§ **Activity**:
Return exactly the span of lines in the following data that opens with the line containing "image shows immunohistochemistry" and closes with the line containing "cancer was stained". Include nothing else.

§ **The data**:
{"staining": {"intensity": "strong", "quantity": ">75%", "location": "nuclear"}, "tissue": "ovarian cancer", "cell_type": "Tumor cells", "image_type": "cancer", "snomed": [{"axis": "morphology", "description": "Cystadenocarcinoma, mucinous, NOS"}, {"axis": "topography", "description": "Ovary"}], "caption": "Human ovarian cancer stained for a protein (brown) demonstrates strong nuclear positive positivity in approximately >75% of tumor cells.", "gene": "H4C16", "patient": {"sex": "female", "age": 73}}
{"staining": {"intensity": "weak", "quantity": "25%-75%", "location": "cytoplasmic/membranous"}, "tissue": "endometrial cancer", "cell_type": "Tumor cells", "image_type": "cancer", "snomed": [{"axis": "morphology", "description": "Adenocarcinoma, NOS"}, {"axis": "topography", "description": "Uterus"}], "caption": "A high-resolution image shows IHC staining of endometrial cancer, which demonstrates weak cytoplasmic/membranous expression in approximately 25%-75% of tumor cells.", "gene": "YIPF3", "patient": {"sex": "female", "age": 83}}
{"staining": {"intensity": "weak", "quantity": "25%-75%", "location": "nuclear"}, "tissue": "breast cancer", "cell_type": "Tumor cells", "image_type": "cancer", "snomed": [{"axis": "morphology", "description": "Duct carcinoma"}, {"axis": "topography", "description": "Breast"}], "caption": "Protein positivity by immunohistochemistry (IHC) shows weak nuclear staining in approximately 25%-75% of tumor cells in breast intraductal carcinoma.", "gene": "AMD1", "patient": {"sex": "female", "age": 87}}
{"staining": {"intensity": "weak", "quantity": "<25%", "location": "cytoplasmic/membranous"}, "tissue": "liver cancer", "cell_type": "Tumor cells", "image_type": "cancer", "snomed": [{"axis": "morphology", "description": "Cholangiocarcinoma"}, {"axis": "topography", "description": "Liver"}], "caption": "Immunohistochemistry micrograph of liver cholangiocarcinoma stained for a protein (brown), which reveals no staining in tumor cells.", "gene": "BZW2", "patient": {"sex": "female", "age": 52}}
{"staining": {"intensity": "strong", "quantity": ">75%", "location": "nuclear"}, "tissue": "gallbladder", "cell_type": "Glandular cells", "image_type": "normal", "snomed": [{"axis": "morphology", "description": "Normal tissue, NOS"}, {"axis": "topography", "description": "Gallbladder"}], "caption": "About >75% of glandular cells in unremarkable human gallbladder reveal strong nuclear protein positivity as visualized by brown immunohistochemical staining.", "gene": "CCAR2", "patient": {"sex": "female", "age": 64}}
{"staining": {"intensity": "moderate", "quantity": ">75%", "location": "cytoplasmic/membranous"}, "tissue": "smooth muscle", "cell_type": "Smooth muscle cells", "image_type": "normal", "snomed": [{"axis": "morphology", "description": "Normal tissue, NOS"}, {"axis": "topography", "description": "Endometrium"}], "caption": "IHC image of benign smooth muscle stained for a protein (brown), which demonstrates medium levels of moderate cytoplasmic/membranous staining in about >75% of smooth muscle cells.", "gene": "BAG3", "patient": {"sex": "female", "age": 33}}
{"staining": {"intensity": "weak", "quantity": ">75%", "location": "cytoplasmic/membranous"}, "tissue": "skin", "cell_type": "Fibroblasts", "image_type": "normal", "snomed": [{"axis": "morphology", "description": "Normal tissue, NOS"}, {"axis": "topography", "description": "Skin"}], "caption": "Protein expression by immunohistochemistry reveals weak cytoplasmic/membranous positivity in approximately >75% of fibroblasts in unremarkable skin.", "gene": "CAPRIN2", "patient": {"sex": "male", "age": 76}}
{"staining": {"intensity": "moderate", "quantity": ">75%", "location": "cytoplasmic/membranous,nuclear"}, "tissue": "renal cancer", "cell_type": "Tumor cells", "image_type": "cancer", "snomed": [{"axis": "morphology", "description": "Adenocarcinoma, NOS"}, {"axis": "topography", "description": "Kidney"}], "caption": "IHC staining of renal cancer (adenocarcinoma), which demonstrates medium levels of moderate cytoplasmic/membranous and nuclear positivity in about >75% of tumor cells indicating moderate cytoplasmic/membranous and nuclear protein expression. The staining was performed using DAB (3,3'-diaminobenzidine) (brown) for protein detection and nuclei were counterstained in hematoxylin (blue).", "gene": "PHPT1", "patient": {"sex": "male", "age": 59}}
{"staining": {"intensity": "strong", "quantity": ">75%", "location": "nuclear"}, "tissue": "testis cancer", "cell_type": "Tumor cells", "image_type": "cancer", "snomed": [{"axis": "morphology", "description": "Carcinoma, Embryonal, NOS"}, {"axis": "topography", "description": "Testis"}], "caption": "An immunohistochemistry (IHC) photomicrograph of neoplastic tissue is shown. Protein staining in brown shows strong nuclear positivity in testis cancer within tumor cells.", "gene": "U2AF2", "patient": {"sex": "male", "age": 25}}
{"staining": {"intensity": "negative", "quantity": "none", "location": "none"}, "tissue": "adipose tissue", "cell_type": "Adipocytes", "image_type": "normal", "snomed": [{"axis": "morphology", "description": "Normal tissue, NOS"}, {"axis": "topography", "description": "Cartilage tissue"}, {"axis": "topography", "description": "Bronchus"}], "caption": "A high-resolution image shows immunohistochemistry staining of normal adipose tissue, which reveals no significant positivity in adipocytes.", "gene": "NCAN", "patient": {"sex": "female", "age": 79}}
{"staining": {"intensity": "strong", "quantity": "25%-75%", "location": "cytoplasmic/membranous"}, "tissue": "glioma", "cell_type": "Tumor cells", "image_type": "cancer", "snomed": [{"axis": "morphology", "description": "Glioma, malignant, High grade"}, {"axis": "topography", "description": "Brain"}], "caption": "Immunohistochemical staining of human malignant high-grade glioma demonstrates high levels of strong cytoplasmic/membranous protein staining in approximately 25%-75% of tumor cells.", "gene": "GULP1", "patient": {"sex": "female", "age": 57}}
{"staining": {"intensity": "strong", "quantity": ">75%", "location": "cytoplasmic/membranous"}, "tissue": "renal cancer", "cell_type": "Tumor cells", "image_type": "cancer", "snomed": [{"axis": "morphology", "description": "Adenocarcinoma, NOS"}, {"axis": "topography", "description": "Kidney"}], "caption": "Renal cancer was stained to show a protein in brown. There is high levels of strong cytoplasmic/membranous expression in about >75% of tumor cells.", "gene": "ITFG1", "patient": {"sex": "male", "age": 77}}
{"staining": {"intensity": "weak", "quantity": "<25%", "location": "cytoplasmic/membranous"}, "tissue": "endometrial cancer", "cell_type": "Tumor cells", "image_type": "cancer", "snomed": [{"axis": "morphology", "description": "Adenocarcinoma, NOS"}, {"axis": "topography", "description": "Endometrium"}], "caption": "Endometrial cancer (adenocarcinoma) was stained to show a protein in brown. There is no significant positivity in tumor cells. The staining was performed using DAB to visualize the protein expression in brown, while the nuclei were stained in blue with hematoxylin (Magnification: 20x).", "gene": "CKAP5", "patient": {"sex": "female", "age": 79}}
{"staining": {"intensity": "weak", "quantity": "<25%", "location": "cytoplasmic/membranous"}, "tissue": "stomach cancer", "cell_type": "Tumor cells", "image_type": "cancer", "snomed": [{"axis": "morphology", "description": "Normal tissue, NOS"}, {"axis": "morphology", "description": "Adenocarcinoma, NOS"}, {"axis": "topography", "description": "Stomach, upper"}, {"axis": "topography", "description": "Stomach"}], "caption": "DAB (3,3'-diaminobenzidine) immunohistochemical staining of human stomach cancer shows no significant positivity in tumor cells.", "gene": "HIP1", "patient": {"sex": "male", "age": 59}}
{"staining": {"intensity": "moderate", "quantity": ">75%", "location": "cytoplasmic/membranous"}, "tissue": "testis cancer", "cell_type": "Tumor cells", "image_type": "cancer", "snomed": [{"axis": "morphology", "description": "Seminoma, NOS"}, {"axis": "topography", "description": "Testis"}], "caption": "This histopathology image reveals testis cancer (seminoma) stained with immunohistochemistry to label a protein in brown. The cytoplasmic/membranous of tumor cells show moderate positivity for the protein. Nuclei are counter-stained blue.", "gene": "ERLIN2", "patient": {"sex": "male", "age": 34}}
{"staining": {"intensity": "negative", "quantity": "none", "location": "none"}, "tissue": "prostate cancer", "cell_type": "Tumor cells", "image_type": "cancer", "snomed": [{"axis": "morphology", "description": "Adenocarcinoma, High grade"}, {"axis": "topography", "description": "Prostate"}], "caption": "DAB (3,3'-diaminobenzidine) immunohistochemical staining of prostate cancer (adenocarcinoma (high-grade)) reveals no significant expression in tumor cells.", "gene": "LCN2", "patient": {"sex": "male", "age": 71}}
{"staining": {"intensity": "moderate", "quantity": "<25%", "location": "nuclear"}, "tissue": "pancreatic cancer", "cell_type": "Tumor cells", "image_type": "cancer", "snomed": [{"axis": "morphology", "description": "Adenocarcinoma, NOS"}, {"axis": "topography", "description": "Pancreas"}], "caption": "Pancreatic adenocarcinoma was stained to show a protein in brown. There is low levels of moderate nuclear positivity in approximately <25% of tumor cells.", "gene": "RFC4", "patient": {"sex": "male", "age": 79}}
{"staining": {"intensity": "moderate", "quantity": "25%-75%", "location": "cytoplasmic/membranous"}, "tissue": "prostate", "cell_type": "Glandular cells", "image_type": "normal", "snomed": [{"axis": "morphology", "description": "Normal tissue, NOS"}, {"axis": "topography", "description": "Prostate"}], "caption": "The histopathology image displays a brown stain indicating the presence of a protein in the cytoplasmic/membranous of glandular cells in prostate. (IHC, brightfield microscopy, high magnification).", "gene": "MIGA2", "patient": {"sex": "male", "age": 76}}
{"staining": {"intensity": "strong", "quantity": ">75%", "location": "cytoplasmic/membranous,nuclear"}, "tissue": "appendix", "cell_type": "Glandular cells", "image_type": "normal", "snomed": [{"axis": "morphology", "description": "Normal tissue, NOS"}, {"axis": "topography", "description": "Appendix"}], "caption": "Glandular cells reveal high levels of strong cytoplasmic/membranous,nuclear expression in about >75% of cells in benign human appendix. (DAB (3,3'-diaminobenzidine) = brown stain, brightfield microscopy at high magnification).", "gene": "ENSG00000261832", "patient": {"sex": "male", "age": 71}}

§ **Exercise response**:
{"staining": {"intensity": "negative", "quantity": "none", "location": "none"}, "tissue": "adipose tissue", "cell_type": "Adipocytes", "image_type": "normal", "snomed": [{"axis": "morphology", "description": "Normal tissue, NOS"}, {"axis": "topography", "description": "Cartilage tissue"}, {"axis": "topography", "description": "Bronchus"}], "caption": "A high-resolution image shows immunohistochemistry staining of normal adipose tissue, which reveals no significant positivity in adipocytes.", "gene": "NCAN", "patient": {"sex": "female", "age": 79}}
{"staining": {"intensity": "strong", "quantity": "25%-75%", "location": "cytoplasmic/membranous"}, "tissue": "glioma", "cell_type": "Tumor cells", "image_type": "cancer", "snomed": [{"axis": "morphology", "description": "Glioma, malignant, High grade"}, {"axis": "topography", "description": "Brain"}], "caption": "Immunohistochemical staining of human malignant high-grade glioma demonstrates high levels of strong cytoplasmic/membranous protein staining in approximately 25%-75% of tumor cells.", "gene": "GULP1", "patient": {"sex": "female", "age": 57}}
{"staining": {"intensity": "strong", "quantity": ">75%", "location": "cytoplasmic/membranous"}, "tissue": "renal cancer", "cell_type": "Tumor cells", "image_type": "cancer", "snomed": [{"axis": "morphology", "description": "Adenocarcinoma, NOS"}, {"axis": "topography", "description": "Kidney"}], "caption": "Renal cancer was stained to show a protein in brown. There is high levels of strong cytoplasmic/membranous expression in about >75% of tumor cells.", "gene": "ITFG1", "patient": {"sex": "male", "age": 77}}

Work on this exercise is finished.